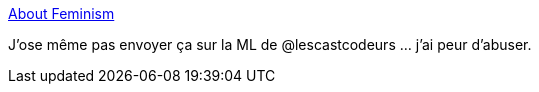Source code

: :jbake-type: post
:jbake-status: published
:jbake-title: About Feminism
:jbake-tags: féminisme,diversité,_mois_juin,_année_2014
:jbake-date: 2014-06-27
:jbake-depth: ../
:jbake-uri: shaarli/1403862952000.adoc
:jbake-source: https://nicolas-delsaux.hd.free.fr/Shaarli?searchterm=http%3A%2F%2Faboutfeminism.me%2Ffr%2F&searchtags=f%C3%A9minisme+diversit%C3%A9+_mois_juin+_ann%C3%A9e_2014
:jbake-style: shaarli

http://aboutfeminism.me/fr/[About Feminism]

J'ose même pas envoyer ça sur la ML de @lescastcodeurs ... j'ai peur d'abuser.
- - -
■ **Aim of the exercise**: Take the data above and repeat it exactly, leaving each picture out.

■ **Answer box**:
Source code

: :jbake-type: post
:jbake-status: published
:jbake-title: About Feminism
:jbake-tags: féminisme,diversité,_mois_juin,_année_2014
:jbake-date: 2014-06-27
:jbake-depth: ../
:jbake-uri: shaarli/1403862952000.adoc
:jbake-source: https://nicolas-delsaux.hd.free.fr/Shaarli?searchterm=http%3A%2F%2Faboutfeminism.me%2Ffr%2F&searchtags=f%C3%A9minisme+diversit%C3%A9+_mois_juin+_ann%C3%A9e_2014
:jbake-style: shaarli

http://aboutfeminism.me/fr/[About Feminism]

J'ose même pas envoyer ça sur la ML de @lescastcodeurs ... j'ai peur d'abuser.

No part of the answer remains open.